From the beginning, parents are telling stories. They are picking up books and reading them to their children. They are passing along oral history. They are telling amazing tales to help children fall asleep, but soon they are sharing these storytelling duties with the facilitators of learning in schools. Students are then surrounded by constant story. It shapes their understanding of the world, and it allows them to make sense of their complex world.

Stories begin to shape what is seen as good and right and they illuminate the things that weigh us down. It is story that can bring us happiness in sad moments, and it is story that can bring perspective to confusing moments. Stories are the evidence that allow us to make judgments about what serves us well, and it is the stories about schools that allow communities to build a narrative about the effectiveness of education.

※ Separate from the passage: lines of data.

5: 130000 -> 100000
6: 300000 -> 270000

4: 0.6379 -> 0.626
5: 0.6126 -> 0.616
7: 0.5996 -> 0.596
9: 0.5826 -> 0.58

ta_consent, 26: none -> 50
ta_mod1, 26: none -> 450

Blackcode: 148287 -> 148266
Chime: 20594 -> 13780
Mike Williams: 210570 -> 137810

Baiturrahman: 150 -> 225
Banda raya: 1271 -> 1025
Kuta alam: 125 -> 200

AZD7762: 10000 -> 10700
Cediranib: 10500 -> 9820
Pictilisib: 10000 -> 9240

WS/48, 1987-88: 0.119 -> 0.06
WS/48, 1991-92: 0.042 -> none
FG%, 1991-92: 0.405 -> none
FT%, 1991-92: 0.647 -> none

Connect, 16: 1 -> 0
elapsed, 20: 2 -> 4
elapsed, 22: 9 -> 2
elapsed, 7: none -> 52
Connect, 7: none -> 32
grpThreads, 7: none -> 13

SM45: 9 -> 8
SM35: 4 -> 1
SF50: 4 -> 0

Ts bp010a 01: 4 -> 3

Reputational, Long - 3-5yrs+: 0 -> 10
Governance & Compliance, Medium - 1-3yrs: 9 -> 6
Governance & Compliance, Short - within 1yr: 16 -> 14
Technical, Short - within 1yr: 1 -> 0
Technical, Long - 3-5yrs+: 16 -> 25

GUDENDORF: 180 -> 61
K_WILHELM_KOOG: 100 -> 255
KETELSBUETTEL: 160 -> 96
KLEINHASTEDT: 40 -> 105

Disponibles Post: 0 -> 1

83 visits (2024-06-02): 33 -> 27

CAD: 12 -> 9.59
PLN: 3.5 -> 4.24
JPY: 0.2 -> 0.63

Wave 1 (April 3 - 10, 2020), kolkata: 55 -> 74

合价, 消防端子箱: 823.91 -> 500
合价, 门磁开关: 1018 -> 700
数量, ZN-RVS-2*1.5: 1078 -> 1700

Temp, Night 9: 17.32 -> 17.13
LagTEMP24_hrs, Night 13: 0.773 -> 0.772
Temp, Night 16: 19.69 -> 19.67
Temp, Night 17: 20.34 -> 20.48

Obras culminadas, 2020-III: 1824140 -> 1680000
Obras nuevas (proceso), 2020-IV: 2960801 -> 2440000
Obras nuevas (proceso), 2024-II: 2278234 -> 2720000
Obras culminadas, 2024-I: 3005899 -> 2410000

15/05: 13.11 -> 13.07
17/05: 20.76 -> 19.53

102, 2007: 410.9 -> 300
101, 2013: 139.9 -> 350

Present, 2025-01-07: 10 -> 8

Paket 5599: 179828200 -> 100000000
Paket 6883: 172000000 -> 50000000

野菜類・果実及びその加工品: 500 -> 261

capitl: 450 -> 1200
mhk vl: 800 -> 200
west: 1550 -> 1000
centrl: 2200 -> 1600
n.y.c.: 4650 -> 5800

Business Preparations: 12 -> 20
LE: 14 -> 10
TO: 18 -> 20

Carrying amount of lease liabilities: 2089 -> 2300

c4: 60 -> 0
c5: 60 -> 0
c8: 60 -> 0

Stories about schools paint a picture about what learning should look like, and stories about schools help us understand the learning experience of students. Stories connect past learning models to future possibilities in learning, and stories provide parents with the information they need to share to the greater community about how schools serve their students. Stories are a powerful elixir.

Stories are a powerful weapon as well. If we share the stories that showcase the humanity of children in their worst moments, people begin to believe that these stories represent the totality of the culture of a school. If we share the stories of pain, tension, and stress that are a natural part of a learning organization, there are many that see this from a deficit mindset. Stories without context, stories without perspective, and stories embedded in the wrong emotions can fracture the potential for a powerful parent partnership.

Stories are central to the work. Stories can cultivate success. Stories are what keep us from the shifts in mindset that we need.